1. Use Data Lakes' Flexibility to Make Specific Queries
Performance and highly structured queries are not particularly important in a data lake. Transactions and queries are not going to be made in real time and aren’t in response to an immediate request. Storing data in a data lake also will not be a real-time operation; more likely, batches will be added on a daily or monthly basis. For a data lake, the important performance metric is the ability to support ad hoc queries and iterative data retrievals.
Data lakes can be used by policy leaders and data scientists who want to understand a problem or answer a specific question; they won’t be looking for a single record to pop out in response to their queries. Data lake databases can be large and have many tables, but IT teams developing data lakes should put their emphasis on user-friendly query languages, graphical query systems and other tools that facilitate getting data out of the lake, rather than optimizing performance.
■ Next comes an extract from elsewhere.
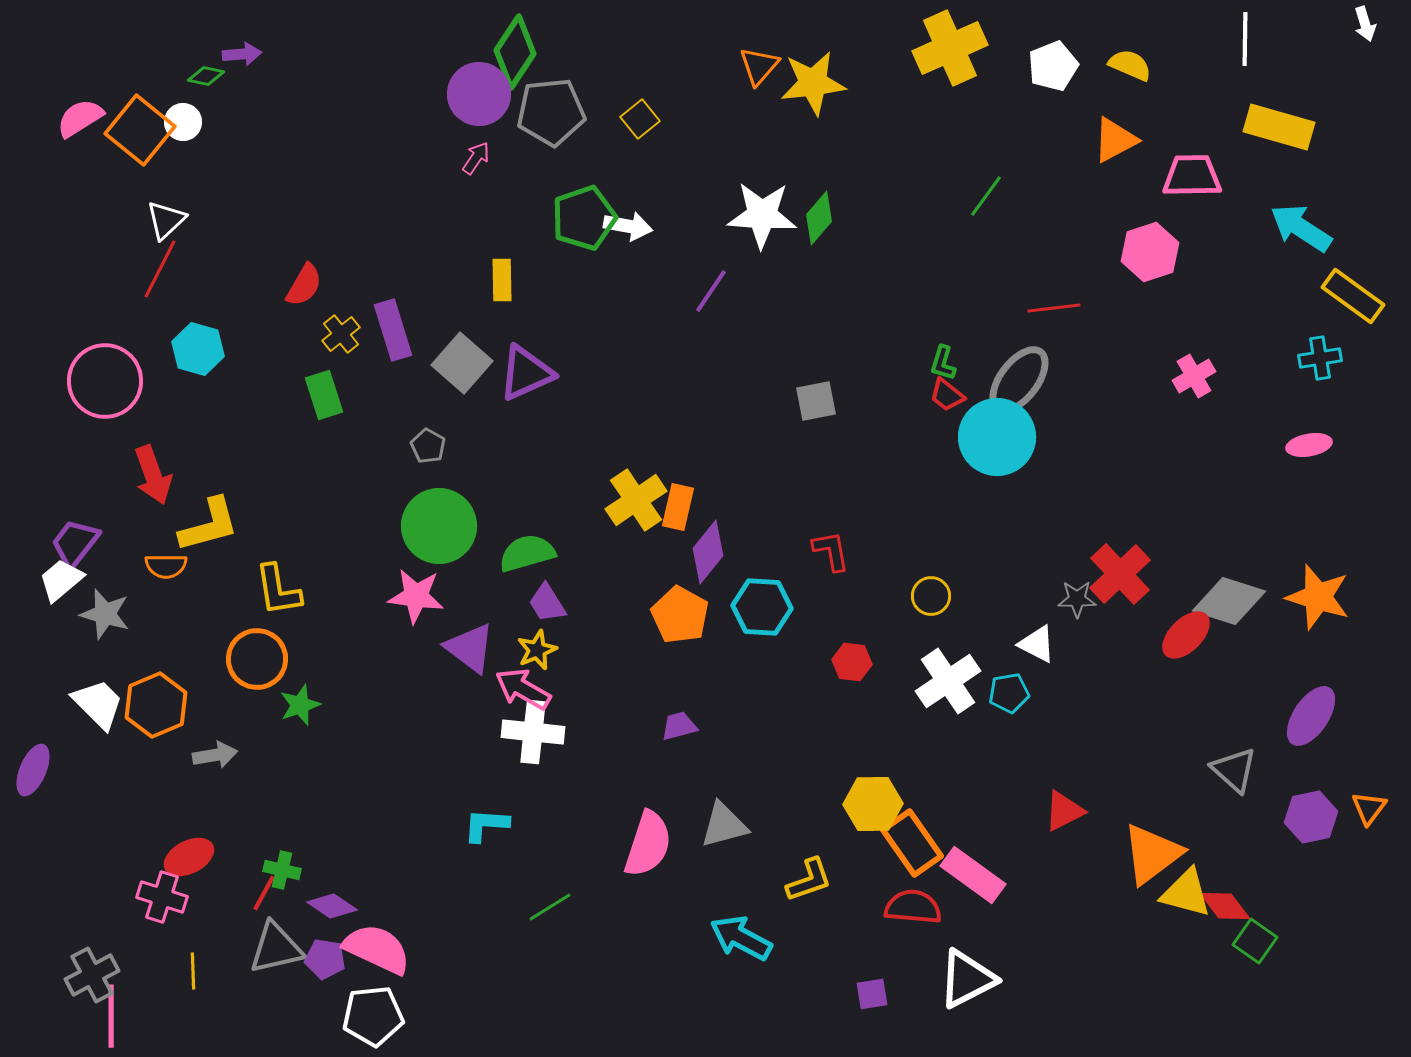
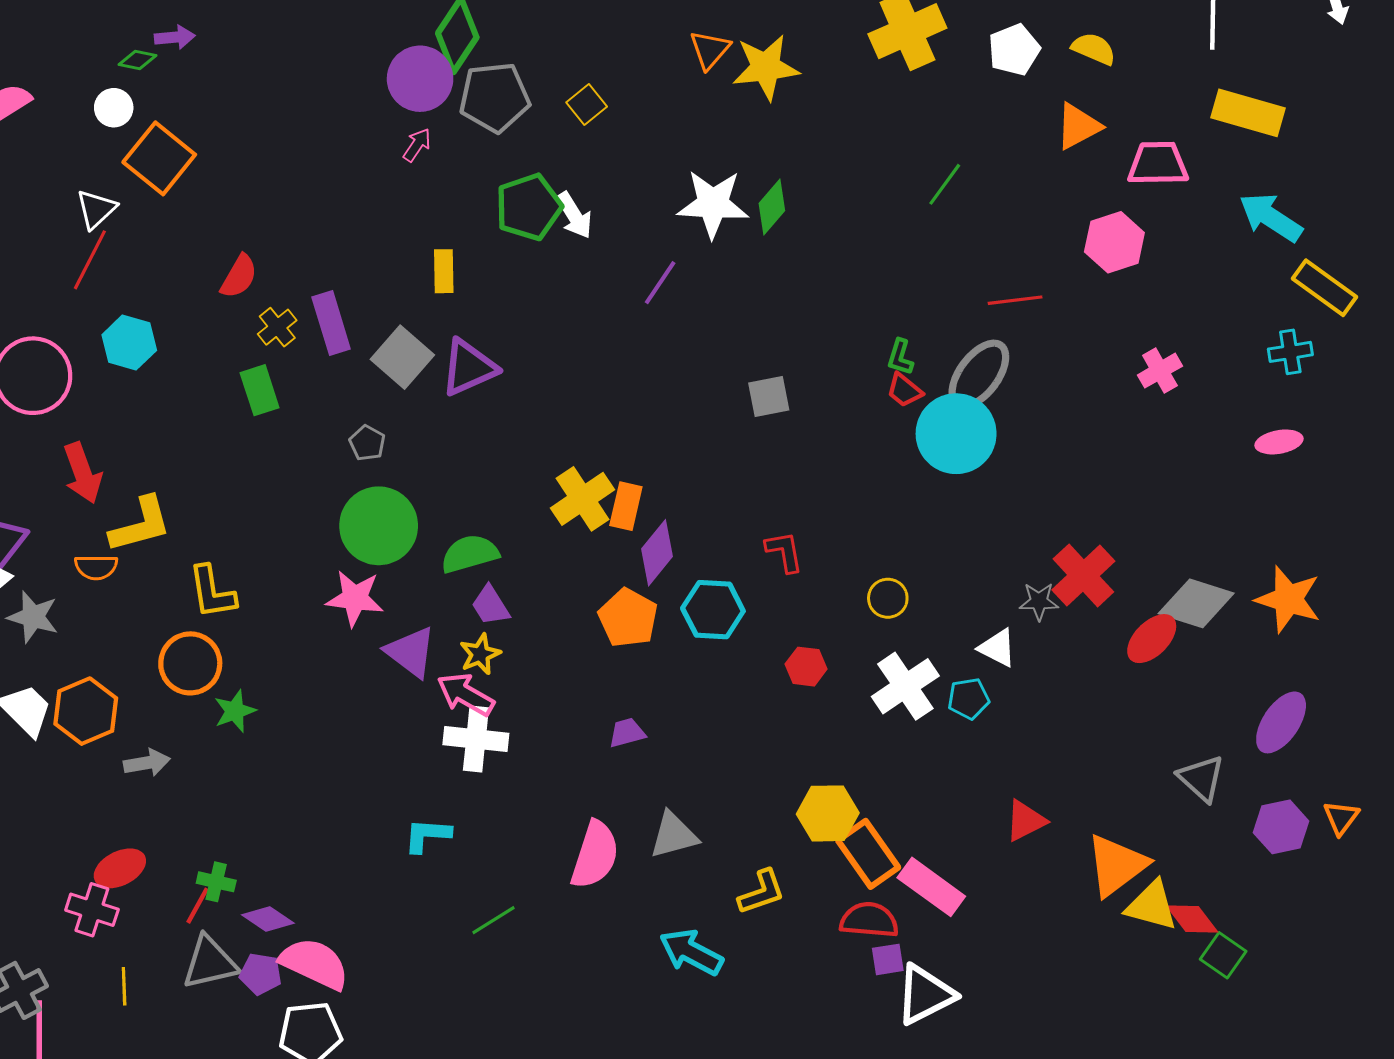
orange square: (140, 130) -> (159, 158), moved
white arrow: (628, 226) -> (574, 215), turned 48
purple square: (872, 994) -> (888, 959), moved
2. Add Access Controls to Areas of the Data Lake
A data lake will ideally have information contributed by many different groups, and may even serve as a cross-agency and cross-departmental resource. A data lake will probably contain sensitive, private information in it, so security and accessibility controls should be considered early on. Because the goal of the data lake is to support decision-making, applying anonymization to any personally identifiable information during data loading is a very good way to reduce the likelihood of problems down the line.
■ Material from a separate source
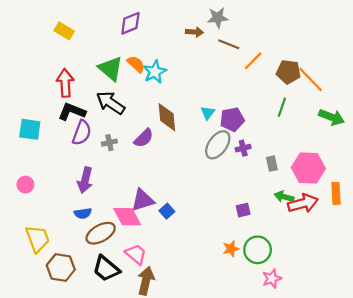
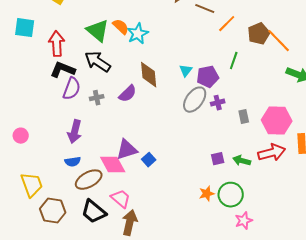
brown pentagon: (288, 72) -> (259, 34), turned -30
green line: (282, 107) -> (234, 61), moved
cyan square: (30, 129) -> (25, 28), moved
green arrow: (284, 197) -> (242, 161), moved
Security can be a difficult balance, but the basics of securing a data lake are not much different from any other enterprise database, and normal IT policies and procedures can almost always be applied. Users should have individual (rather than group) usernames, queries should be logged, and the different areas of the data lake should be controlled by group or individual access controls. If nonanonymized personal information is present, the data lake must not be a back door for a data breach.